**Problem**
Present every line of the records as a numbered list, omitting any blank lines.

Data excerpts:
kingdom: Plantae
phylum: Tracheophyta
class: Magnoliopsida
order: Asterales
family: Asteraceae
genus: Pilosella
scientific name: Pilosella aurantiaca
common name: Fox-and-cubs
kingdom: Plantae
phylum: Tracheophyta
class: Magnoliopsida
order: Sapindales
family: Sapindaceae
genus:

**Answer**
1. kingdom: Plantae
2. phylum: Tracheophyta
3. class: Magnoliopsida
4. order: Asterales
5. family: Asteraceae
6. genus: Pilosella
7. scientific name: Pilosella aurantiaca
8. common name: Fox-and-cubs
9. kingdom: Plantae
10. phylum: Tracheophyta
11. class: Magnoliopsida
12. order: Sapindales
13. family: Sapindaceae
14. genus:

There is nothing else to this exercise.